▸ **ЗАДАНИЕ A**: Перечислите все средства, которыми, по словам Алены Курбановой в тексте беседы, Марк Фейгин считал невозможным чего-либо добиться в России.
▸ **ЗАДАНИЕ B**: Подставьте «table tennis table» вместо «ping pong table» во всем, что идет от первой из строк после текста беседы вниз до строки с «Answer: the man in black shirt» включительно, ничего больше не меняя. Приведите только эти строки.

▸ **ТЕКСТ ДЛЯ ЧТЕНИЯ**:
----------

Выпуск 12-й – диалог двух политиков о прекрасной России будущего, оппозиции и отношениях Украины и России после победы Украины
Разговор Ильи Пономарева и Марка Фейгина модерирует ведущая ютуб-канала «Утро Февраля» Алена Курбанова.
Алена Курбанова: В прошедшую среду в Ирпене свершилось историческое событие, создание вооруженной российской оппозиции. Что это за объединение, почему оно важное? Люди в комментариях спрашивают, не вымышленная ли это организация?
Илья Пономарев: Что касается вымышленности, многим силам невыгодно признавать наличие такой организации. Это очень невыгодно признавать российским силовикам, потому что это означает, что появилось что-то, что они не контролируют. У них появился вооруженный оппонент. Они потеряли монополию на насилие, для любого силовика это очень страшно. Вопросы к российской либеральной оппозиции. Если вы это осуждаете, почему вы это осуждаете? И какой у вас есть альтернативный план? Как вы придете к власти? А что касается реальности или нереальности – мы же не говорим про планы. Мы говорим об организации, которая уже довольно продолжительное время действовала.
А.К.: То есть вы вышли из тени. Марк, вы всегда говорили, что словами, убеждениями, плакатиками, постами в Фейсбуке ничего в России не добьешься.
Марк Фейгин: Наконец-то прямо и публично заявлено, что с этим режимом нельзя бороться иначе как вооруженным путем. Речь идет не о призыве всех к немедленному вооруженному сопротивлению. Надо пройти первую стадию, формирования, она сейчас и проходит. Люди должны (я о российской либеральной оппозиции) прекратить обманывать людей. Потому что все, что они делают, – это попытка увести дискурс в сторону, снять с себя ответственность, в который раз проехаться – уже который год, а точней десятилетия – по теме того, что у нас иные задачи, иная методология. Все продолжается. Ничего не меняется. Годы идут, все остается по-прежнему. При том что уже было понятно, что власть чекистов не может быть снесена разговорами, эта хунта, которая сочетает в себе союз спецслужб, криминала и государственной коррупции. Мне кажется, ценность произошедшего в том, что это наконец прозвучало. Может, эта инициатива как-то диверсифицируется. Она может найти много источников субъектности. Совершенно необязательно, что именно предложенная Ильей организация станет главной. Необязательно. Но то, что это наконец прозвучало, – прекрасно, на это надо реагировать, оппозиция вынуждена рефлексировать по этому поводу. Реагировать на вопросы «О чем же вы нам говорили все эти годы?» Потому что они нашли для себя комфортную нишу «Мы теперь будем обустраиваться в эмиграции». А на Россию не направлено никак.
И.П.: Виртуальный Тайвань.
М.Ф.: Да-да-да-да-да! Они открыто говорят – у нас должна быть виртуальная Россия. Транстерриториальна. Это очень комфортная программа, которая снимает с тебя ответственность за то, что происходит в России. И делать ничего не надо.
А.К.: Илья, спрашивают зрители: «Вы объявили о создании вооруженной оппозиции, а кто ее вооружает? Это вообще законно?»

----------

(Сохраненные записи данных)
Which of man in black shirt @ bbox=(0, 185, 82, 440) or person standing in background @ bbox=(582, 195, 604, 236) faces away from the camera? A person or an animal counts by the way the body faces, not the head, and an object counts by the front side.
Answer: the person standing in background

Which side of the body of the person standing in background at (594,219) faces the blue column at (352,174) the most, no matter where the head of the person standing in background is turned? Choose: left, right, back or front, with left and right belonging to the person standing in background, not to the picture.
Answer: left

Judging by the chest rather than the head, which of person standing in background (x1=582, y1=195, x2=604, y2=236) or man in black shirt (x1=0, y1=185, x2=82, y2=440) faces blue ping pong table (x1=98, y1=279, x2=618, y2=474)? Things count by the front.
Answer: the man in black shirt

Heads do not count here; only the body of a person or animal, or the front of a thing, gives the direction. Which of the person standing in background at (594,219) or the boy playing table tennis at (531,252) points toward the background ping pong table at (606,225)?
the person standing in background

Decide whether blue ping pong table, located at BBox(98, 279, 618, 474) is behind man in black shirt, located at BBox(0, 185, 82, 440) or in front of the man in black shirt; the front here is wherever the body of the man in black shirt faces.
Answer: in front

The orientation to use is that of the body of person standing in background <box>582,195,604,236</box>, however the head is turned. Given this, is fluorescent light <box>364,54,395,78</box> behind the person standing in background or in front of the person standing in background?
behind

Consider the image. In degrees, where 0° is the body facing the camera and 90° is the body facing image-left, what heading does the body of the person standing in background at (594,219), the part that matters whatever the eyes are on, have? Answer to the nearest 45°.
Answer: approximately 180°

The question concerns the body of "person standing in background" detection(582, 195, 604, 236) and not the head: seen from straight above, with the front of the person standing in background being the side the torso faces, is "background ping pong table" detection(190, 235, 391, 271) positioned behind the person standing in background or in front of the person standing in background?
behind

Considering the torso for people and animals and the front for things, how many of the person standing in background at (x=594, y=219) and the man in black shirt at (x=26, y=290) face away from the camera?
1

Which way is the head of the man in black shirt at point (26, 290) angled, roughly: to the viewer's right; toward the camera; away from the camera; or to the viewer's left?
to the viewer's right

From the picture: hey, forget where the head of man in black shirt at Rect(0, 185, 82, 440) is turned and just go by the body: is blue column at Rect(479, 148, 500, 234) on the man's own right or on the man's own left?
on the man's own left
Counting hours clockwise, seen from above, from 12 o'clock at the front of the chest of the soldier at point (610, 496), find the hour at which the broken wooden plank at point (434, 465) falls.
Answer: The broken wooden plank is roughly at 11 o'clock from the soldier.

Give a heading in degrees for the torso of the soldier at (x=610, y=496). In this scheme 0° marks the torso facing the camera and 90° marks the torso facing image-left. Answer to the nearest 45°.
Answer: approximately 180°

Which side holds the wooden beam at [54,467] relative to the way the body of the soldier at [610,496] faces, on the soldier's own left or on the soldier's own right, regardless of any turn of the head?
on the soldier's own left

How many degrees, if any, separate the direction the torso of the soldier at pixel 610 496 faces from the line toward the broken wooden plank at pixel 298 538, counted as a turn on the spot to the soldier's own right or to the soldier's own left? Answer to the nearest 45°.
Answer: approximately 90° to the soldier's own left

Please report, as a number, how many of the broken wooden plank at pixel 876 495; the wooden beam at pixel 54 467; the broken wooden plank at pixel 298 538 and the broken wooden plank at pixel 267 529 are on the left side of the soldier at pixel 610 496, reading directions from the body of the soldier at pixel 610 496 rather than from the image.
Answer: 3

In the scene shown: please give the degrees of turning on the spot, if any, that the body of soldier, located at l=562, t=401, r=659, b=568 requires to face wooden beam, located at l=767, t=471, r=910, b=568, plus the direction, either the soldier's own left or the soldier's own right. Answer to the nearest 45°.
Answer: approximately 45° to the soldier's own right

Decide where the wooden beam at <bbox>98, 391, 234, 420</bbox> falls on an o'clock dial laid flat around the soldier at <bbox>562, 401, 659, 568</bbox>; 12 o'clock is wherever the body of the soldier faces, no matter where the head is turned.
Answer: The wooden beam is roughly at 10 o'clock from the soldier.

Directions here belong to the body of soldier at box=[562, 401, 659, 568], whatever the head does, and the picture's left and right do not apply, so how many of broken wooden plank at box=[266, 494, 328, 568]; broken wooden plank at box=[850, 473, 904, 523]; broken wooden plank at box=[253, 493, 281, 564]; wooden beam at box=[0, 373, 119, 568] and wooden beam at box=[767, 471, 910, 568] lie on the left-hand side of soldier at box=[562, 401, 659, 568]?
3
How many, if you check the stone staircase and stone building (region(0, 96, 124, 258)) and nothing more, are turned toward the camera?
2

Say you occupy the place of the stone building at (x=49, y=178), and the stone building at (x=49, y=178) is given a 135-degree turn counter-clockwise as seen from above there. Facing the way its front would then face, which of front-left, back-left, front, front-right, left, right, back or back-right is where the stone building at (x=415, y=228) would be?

----------

▸ **ОЖИДАЕМЫЙ ОТВЕТ A**: Словами, убеждениями, плакатиками, постами в Фейсбуке.

▸ **ОЖИДАЕМЫЙ ОТВЕТ B**:
Which of man in black shirt @ bbox=(0, 185, 82, 440) or person standing in background @ bbox=(582, 195, 604, 236) faces away from the camera? A person or an animal counts by the way the body faces, not the head, and an object counts by the front side.
Answer: the person standing in background

Which side of the body of the person standing in background at (594,219) faces the blue column at (352,174) the most, no matter where the head of the person standing in background is turned? Choose: left, right, back or front, with left and right belonging to the person standing in background, not to the picture.
Answer: left

Judging by the chest rather than the head, which of person standing in background (x1=582, y1=195, x2=604, y2=236) or man in black shirt (x1=0, y1=185, x2=82, y2=440) faces blue table tennis table (x1=98, y1=279, x2=618, y2=474)? Things count by the front.
Answer: the man in black shirt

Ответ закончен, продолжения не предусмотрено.